Stored items from a collection:
-=-=-

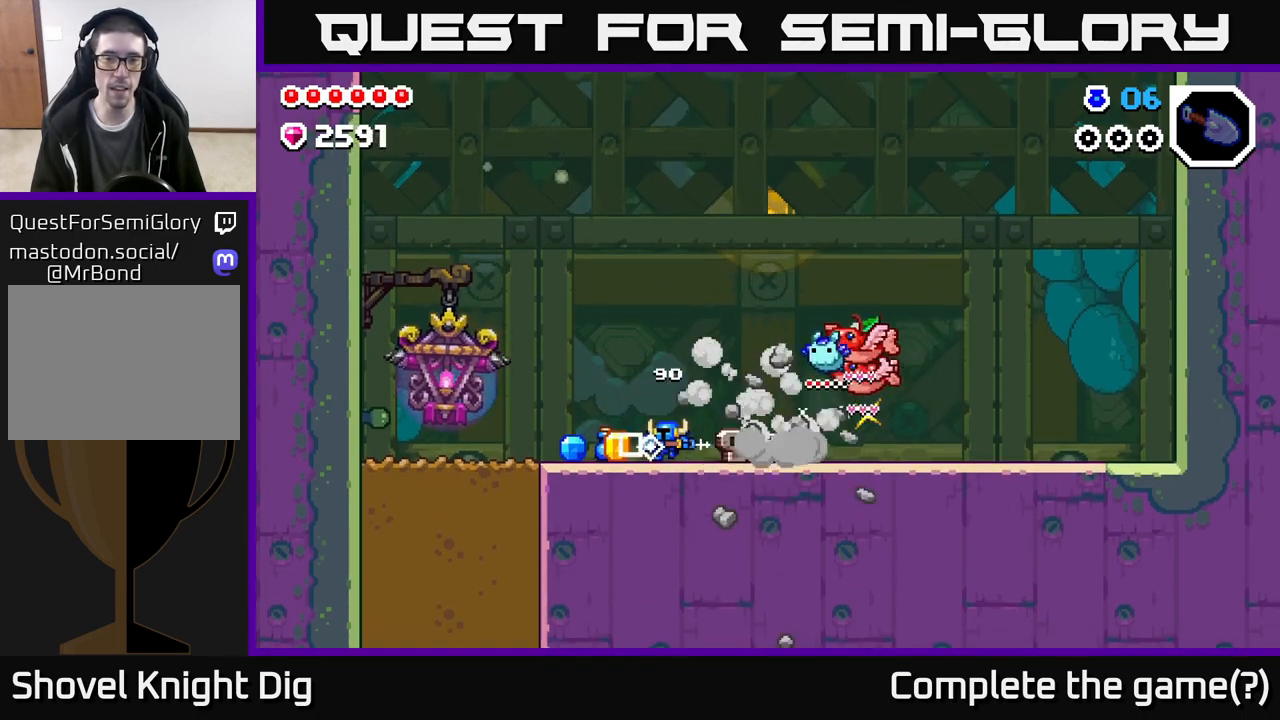
{"buttons": [], "left_stick": "right", "right_stick": "center", "events": [[267, "left_stick", "right"]]}
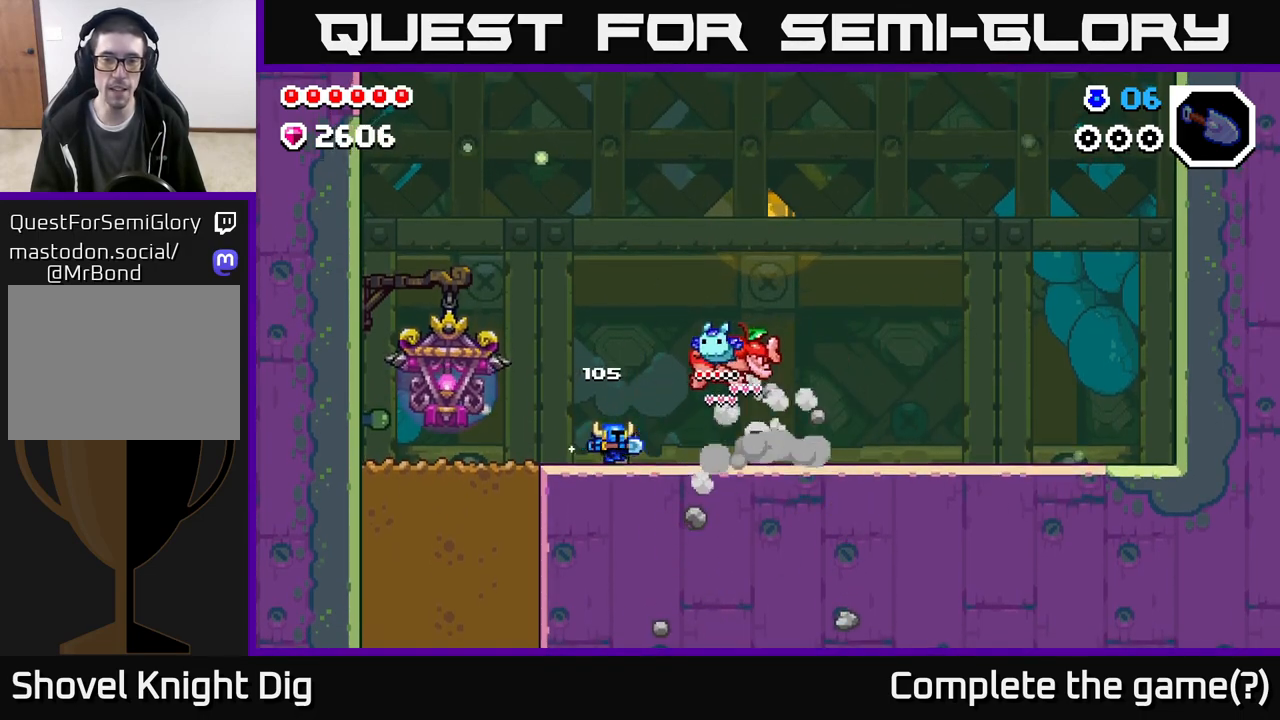
{"buttons": [], "left_stick": "right", "right_stick": "center", "events": []}
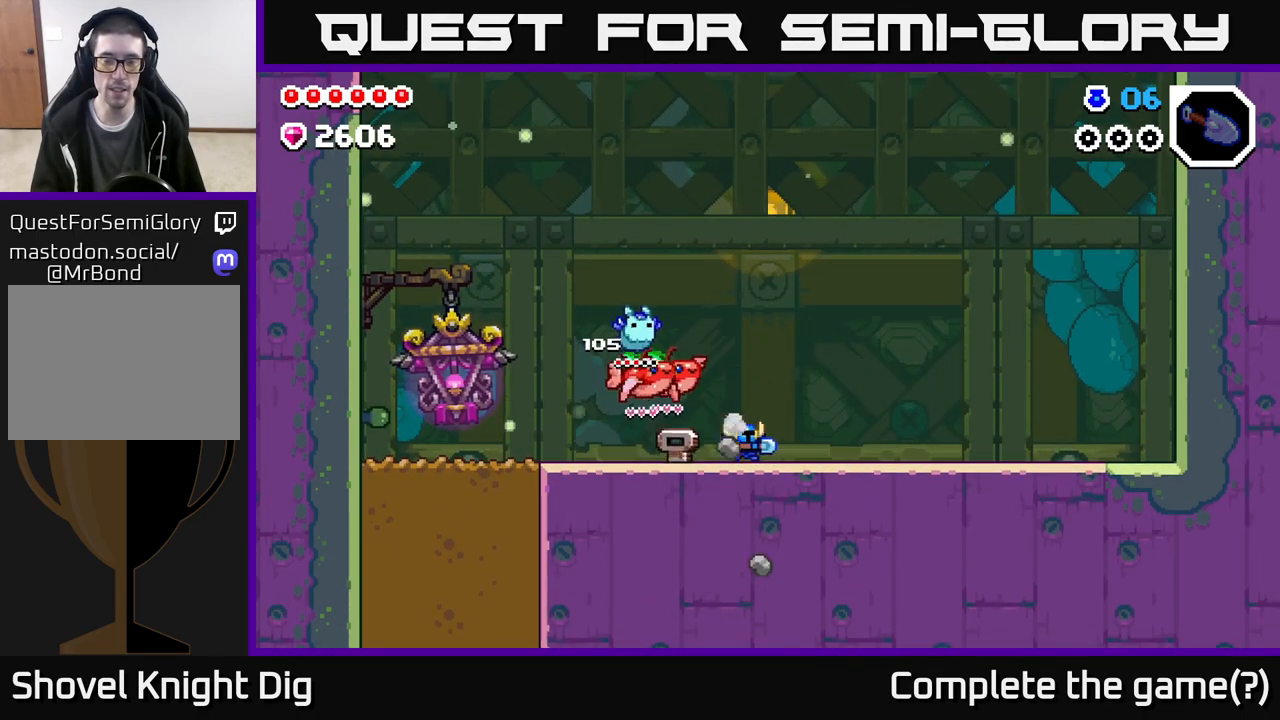
{"buttons": [], "left_stick": "left", "right_stick": "center", "events": [[183, "left_stick", "left"]]}
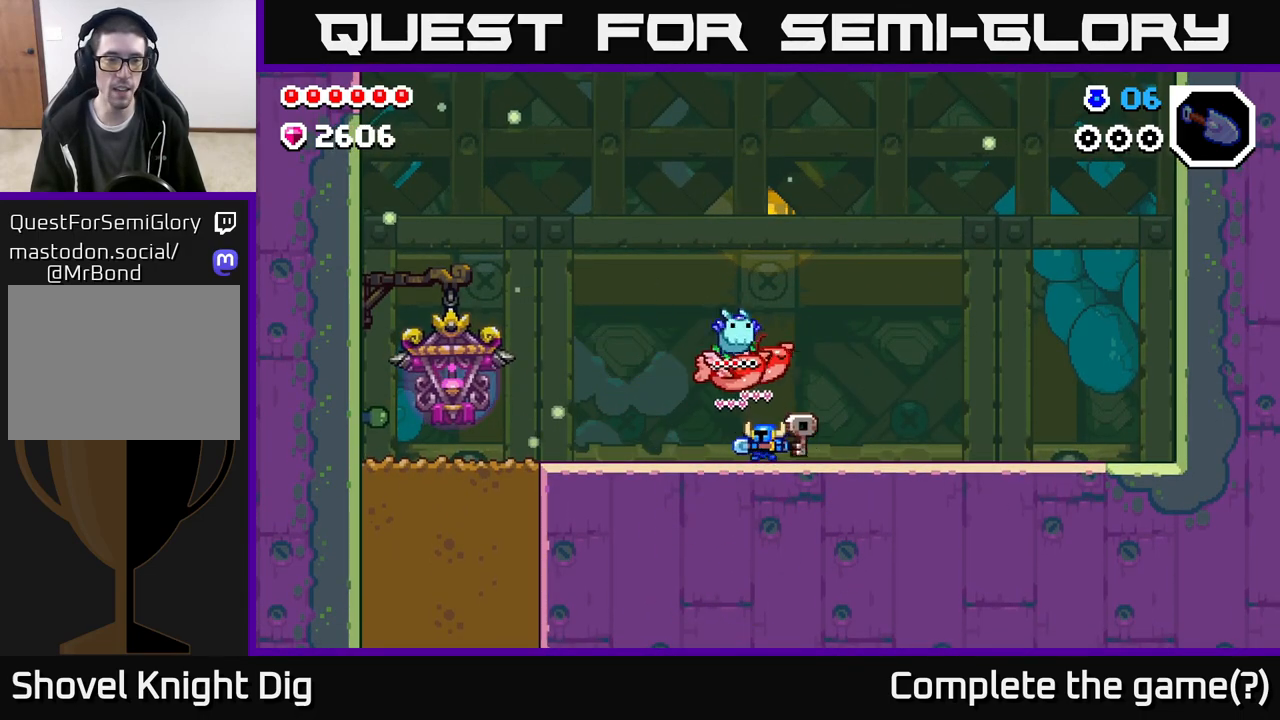
{"buttons": [], "left_stick": "up-left", "right_stick": "center", "events": [[250, "A", "down"], [383, "A", "up"], [500, "left_stick", "up-left"]]}
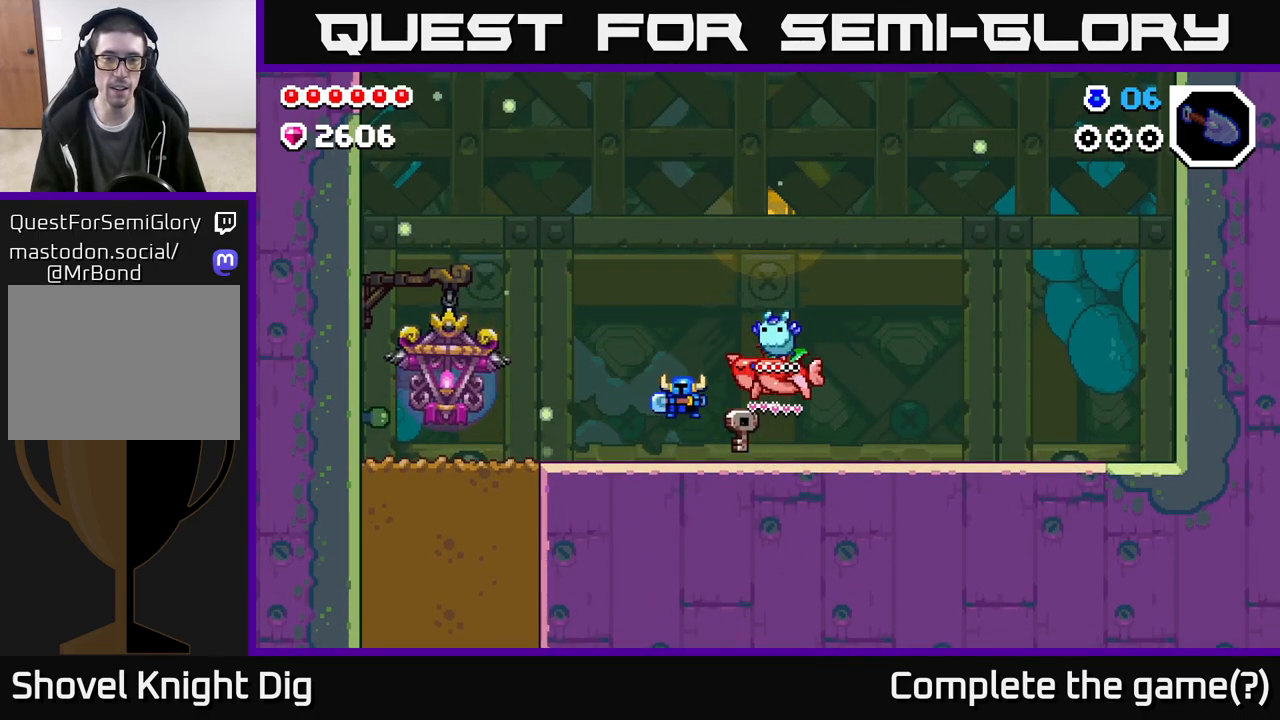
{"buttons": [], "left_stick": "up-left", "right_stick": "center", "events": []}
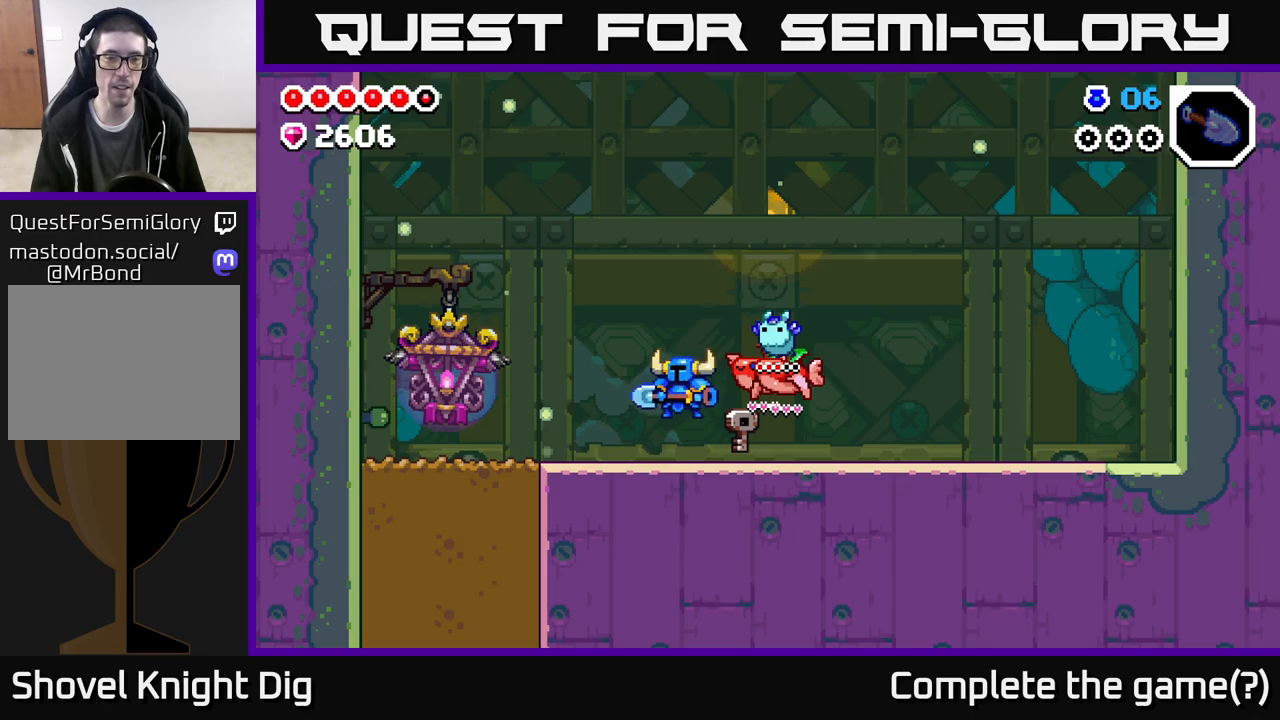
{"buttons": [], "left_stick": "up-left", "right_stick": "center", "events": []}
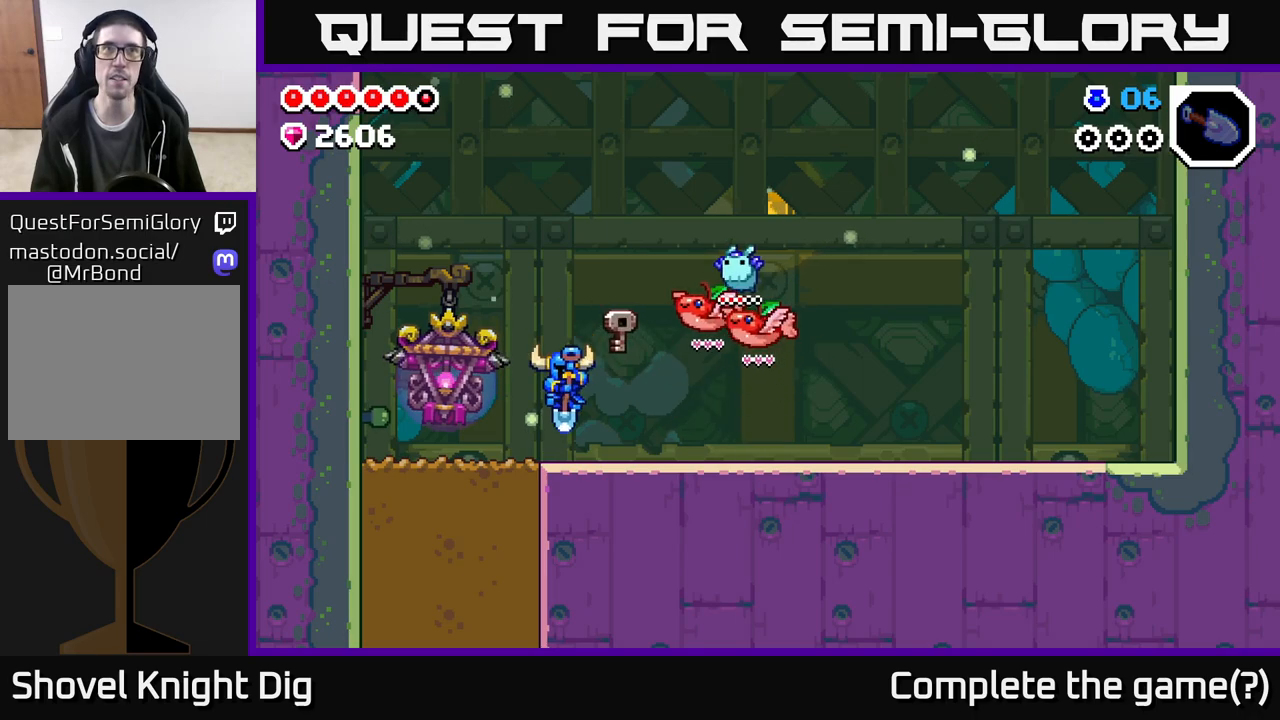
{"buttons": ["X"], "left_stick": "down", "right_stick": "center", "events": [[350, "left_stick", "down"], [383, "X", "down"]]}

-=-=-

PROBLEM TO WORK ON: Write out every line in the data that holds the string "down".

EXERCISE OUTPUT:
{"buttons": [], "left_stick": "up-left", "right_stick": "center", "events": [[250, "A", "down"], [383, "A", "up"], [500, "left_stick", "up-left"]]}
{"buttons": ["X"], "left_stick": "down", "right_stick": "center", "events": [[350, "left_stick", "down"], [383, "X", "down"]]}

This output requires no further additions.